In 1785, with the help of Rev. William Aldridge, he published A Narrative of the Lord's Wonderful Dealings with John Marrant, A Black, with the assistance of William Aldridge, who transcribed it. (Note: This memoir proved to be very popular, going to at least 21 editions. Marrant did not receive much financial benefit from it, as not all of the printings were authorised. There were alterations to these later printings that focused on living with the Cherokee and the Christian conversion, without reference to his race or colour.) The narrative told of his time living with Cherokee people, and became one of the most popular stories of that kind. It also told of his conversion to Christianity and his observances of the condition and experiences of blacks in the Colonial period.

His struggle as a black Christian in an irreligious, white, slave-owning world that made little distinction between slaves and freeborn blacks was intended to inspire not just people of his own colour but his white readers as well.
— James W. St. G. Walker

Critics have noted that the narrative has a very different tone to his later publications. Scholar Henry Louis Gates Jr. has argued in The Signifying Monkey that many early African-American narratives were transcribed by white editors, who sometimes influenced the style of such narratives.

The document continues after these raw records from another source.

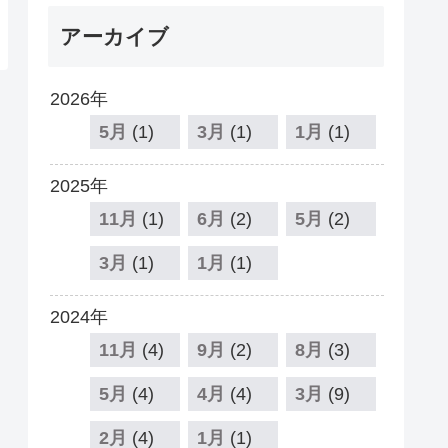
アーカイブ
2026年
5月
(1)
3月
(1)
1月
(1)
2025年
11月
(1)
6月
(2)
5月
(2)
3月
(1)
1月
(1)
2024年
11月
(4)
9月
(2)
8月
(3)
5月
(4)
4月
(4)
3月
(9)
2月
(4)
1月
(1)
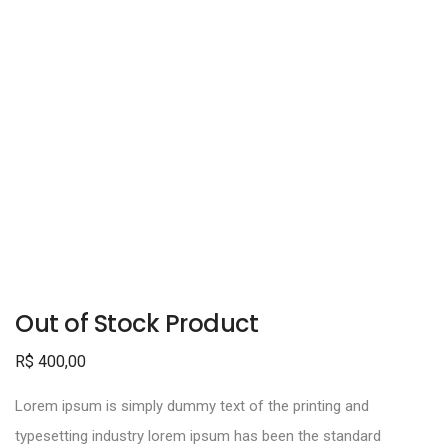
Out of Stock Product
R$
400,00
Lorem ipsum is simply dummy text of the printing and
typesetting industry lorem ipsum has been the standard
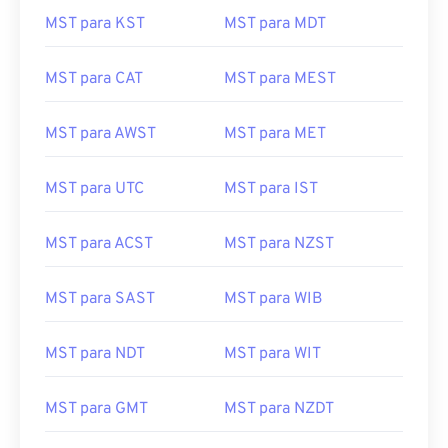
MST para KST
MST para MDT
MST para CAT
MST para MEST
MST para AWST
MST para MET
MST para UTC
MST para IST
MST para ACST
MST para NZST
MST para SAST
MST para WIB
MST para NDT
MST para WIT
MST para GMT
MST para NZDT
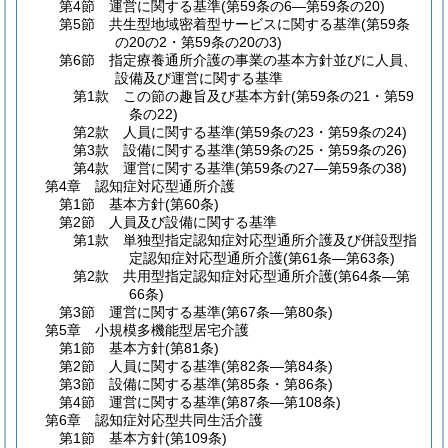
第4節
運営に関する基準
(第59条の6―第59条の20)
第5節
共生型地域密着型サービスに関する基準
(第59条
の20の2・第59条の20の3)
第6節
指定療養通所介護の事業の基本方針並びに人員、
設備及び運営に関する基準
第1款
この節の趣旨及び基本方針
(第59条の21・第59
条の22)
第2款
人員に関する基準
(第59条の23・第59条の24)
第3款
設備に関する基準
(第59条の25・第59条の26)
第4款
運営に関する基準
(第59条の27―第59条の38)
第4章
認知症対応型通所介護
第1節
基本方針
(第60条)
第2節
人員及び設備に関する基準
第1款
単独型指定認知症対応型通所介護及び併設型指
定認知症対応型通所介護
(第61条―第63条)
第2款
共用型指定認知症対応型通所介護
(第64条―第
66条)
第3節
運営に関する基準
(第67条―第80条)
第5章
小規模多機能型居宅介護
第1節
基本方針
(第81条)
第2節
人員に関する基準
(第82条―第84条)
第3節
設備に関する基準
(第85条・第86条)
第4節
運営に関する基準
(第87条―第108条)
第6章
認知症対応型共同生活介護
第1節
基本方針
(第109条)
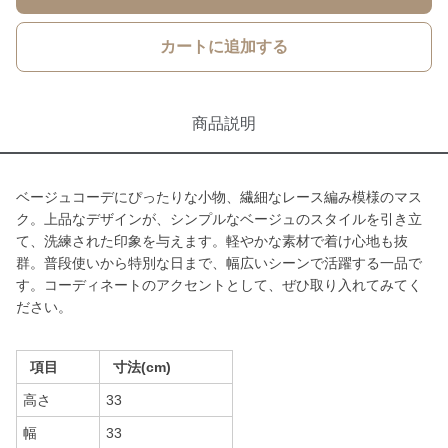
カートに追加する
商品説明
ベージュコーデにぴったりな小物、繊細なレース編み模様のマス
ク。上品なデザインが、シンプルなベージュのスタイルを引き立
て、洗練された印象を与えます。軽やかな素材で着け心地も抜
群。普段使いから特別な日まで、幅広いシーンで活躍する一品で
す。コーディネートのアクセントとして、ぜひ取り入れてみてく
ださい。
項目
寸法(cm)
高さ
33
幅
33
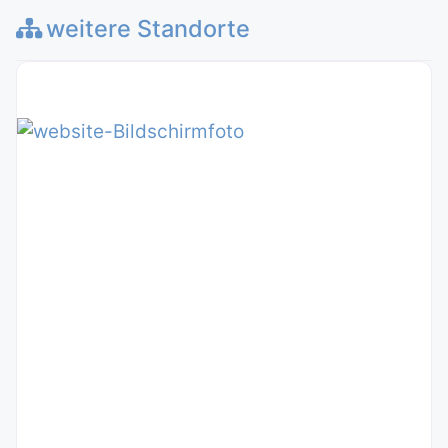
weitere Standorte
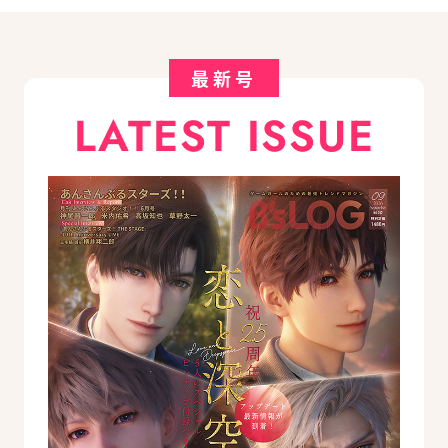
最新号
LATEST ISSUE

Marrant delivered a sermon A Sermon Preached on the 24th Day of June 1789...at the Request of the Right Worshipful the Grand Master Prince Hall, and the Rest of the Brethren of the African Lodge of the Honorable Society of Free and Accepted Masons in Boston in 1789 noting the equality of men before God; it was published. His final published work was a 1790 journal, A Journal of the Rev. John Marrant, from August the 18th, 1785, to the 16th of March, 1790.

==Personal life==
He married Elizabeth Herries, whose parents were Black Loyalists, on August 15, 1788, at Birchtown, Nova Scotia (Note: Her last name may have been Harries.) and returned with her to Boston. In a letter to Marrant, Margaret Blucke (wife of Stephen Blucke), asked about Marrant's children. He may have been previously married or adopted children. A boy was known to travel with him. That child's name is not mentioned in the Journal, but he may have been Anthony Elliot from Birchtown, who was an assistant.

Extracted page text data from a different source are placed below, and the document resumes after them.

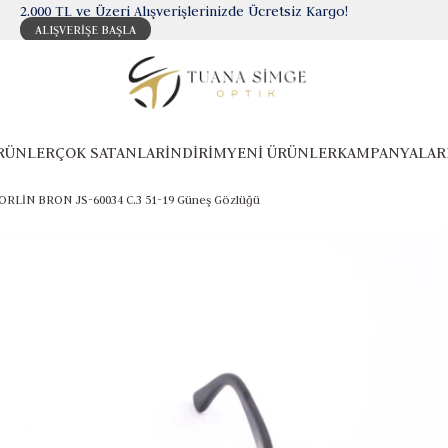
2.000 TL ve Üzeri Alışverişlerinizde Ücretsiz Kargo!
ALIŞVERİŞE BAŞLA
RÜNLER
ÇOK SATANLAR
İNDİRİM
YENİ ÜRÜNLER
KAMPANYALAR
RLİN BRON JS-60034 C.3 51-19 Güneş Gözlüğü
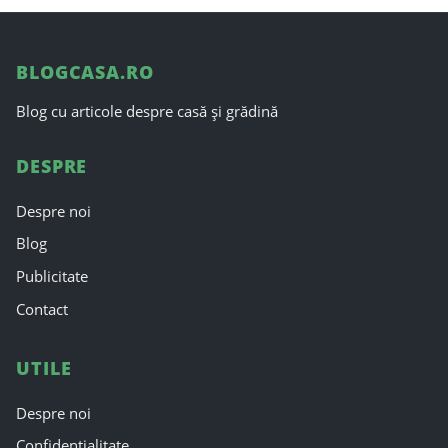
BLOGCASA.RO
Blog cu articole despre casă și grădină
DESPRE
Despre noi
Blog
Publicitate
Contact
UTILE
Despre noi
Confidențialitate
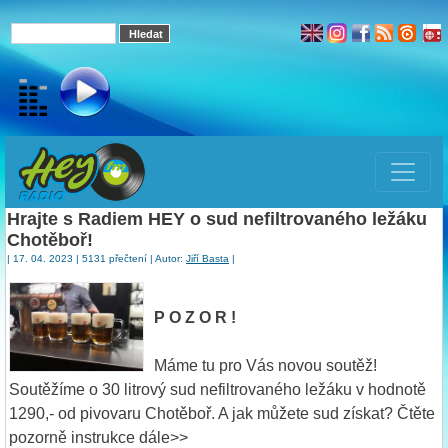
Hrajte s Radiem HEY o sud nefiltrovaného ležáku
Chotěboř!
| 17. 04. 2023 | 5131 přečtení | Autor:
Jiří Basta
|
P O Z O R !
Máme tu pro Vás novou soutěž!
Soutěžíme o 30 litrový sud nefiltrovaného ležáku v hodnotě
1290,- od pivovaru Chotěboř. A jak můžete sud získat? Čtěte
pozorně instrukce dále>>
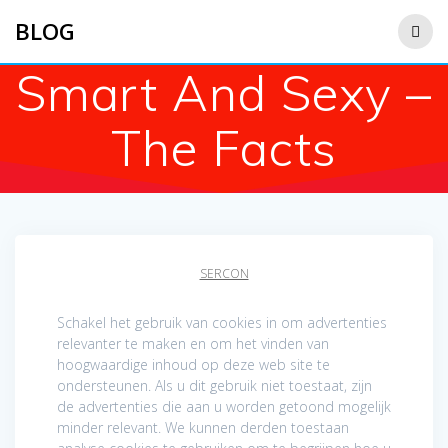
Saltar
BLOG
al
contenido
Smart And Sexy –
The Facts
SERCON
Schakel het gebruik van cookies in om advertenties
relevanter te maken en om het vinden van
hoogwaardige inhoud op deze web site te
ondersteunen. Als u dit gebruik niet toestaat, zijn
de advertenties die aan u worden getoond mogelijk
minder relevant. We kunnen derden toestaan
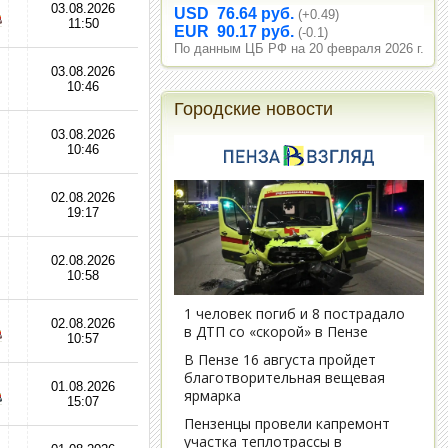
03.08.2026
USD 76.64 руб.
(+0.49)
11:50
EUR 90.17 руб.
(-0.1)
По данным ЦБ РФ на 20 февраля 2026 г.
03.08.2026
10:46
Городские новости
03.08.2026
10:46
02.08.2026
19:17
02.08.2026
10:58
02.08.2026
10:57
01.08.2026
15:07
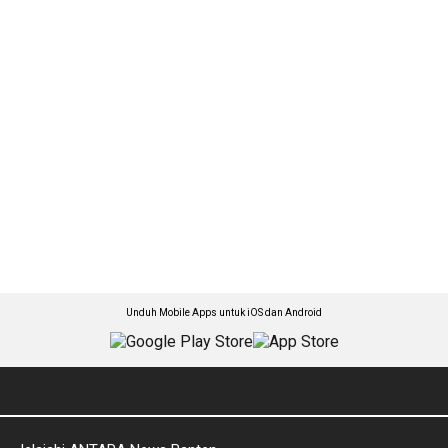
Unduh Mobile Apps untuk iOS dan Android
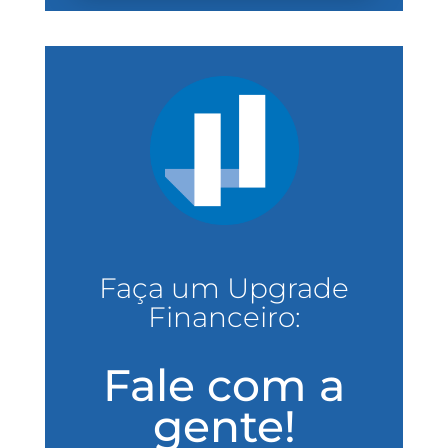
Faça um Upgrade
Financeiro:
Fale com a
gente!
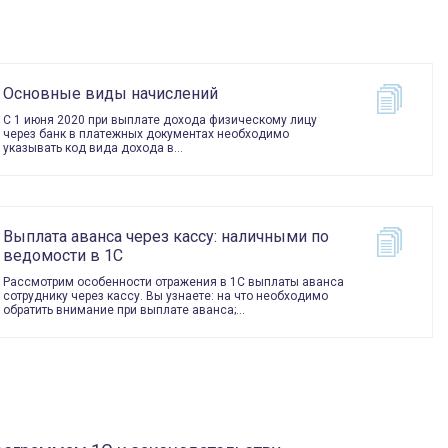
Основные виды начислений
С 1 июня 2020 при выплате дохода физическому лицу
через банк в платежных документах необходимо
указывать код вида дохода в…
Выплата аванса через кассу: наличными по
ведомости в 1С
Рассмотрим особенности отражения в 1С выплаты аванса
сотруднику через кассу. Вы узнаете: на что необходимо
обратить внимание при выплате аванса;…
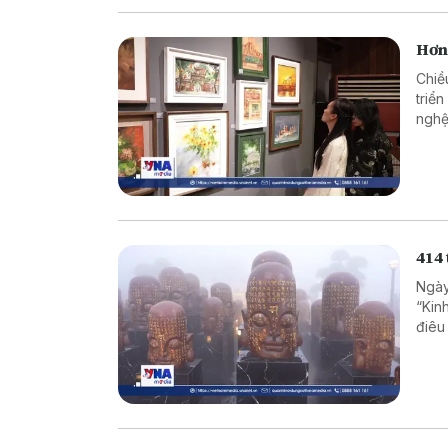
Hơn
Chiề
triể
nghệ
Khoa
Giám
hội 
414
Ngày
“Kin
điêu
biết
Ninh
tron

Marrant traveled to London in 1789 or 1790, where the journal of the previous five years was published. He preached in chapels in London, including the Whitechapel area. (Note: He was thought to have preached at a Huntingdonian chapel in London, but the church was not a Huntingdonian chapel.) He died on April 15, 1791, in Islington and was buried at the chapel graveyard on Church Street.

==Legacy==
Marrant did not live a long life, but he influenced black people in the United States and Canada, including the Black Loyalists who settled in Sierra Leone in Africa in 1792. He inspired future generations through his narrative. He shared a message of perseverance and faith. Marrant did not live a long life, but he influenced Black communities in the United States and Canada, including the Black Loyalists who settled in Sierra Leone in Africa in 1792. He inspired future generations through his narrative, which was among the earliest spiritual autobiographies by a person of African descent in North America. His Narrative of the Lord’s Wonderful Dealings with John Marrant, A Black offered a powerful testimony of faith, survival, and identity, blending evangelical Christianity with personal experiences of racial oppression and resilience.[1] Marrant’s ministry helped lay the foundation for a distinctly Black Christian tradition that emphasized liberation, community solidarity, and spiritual empowerment. As one of the first Black preachers to speak publicly to both Black and white audiences, he broke racial barriers in religious life. His life and work also helped to foster a transatlantic sense of Black identity and purpose, connecting the struggles of African-descended people across the Americas and Africa. Though he died young, Marrant's voice continued to echo through the abolitionist movement and the rise of African American literature and religious thought.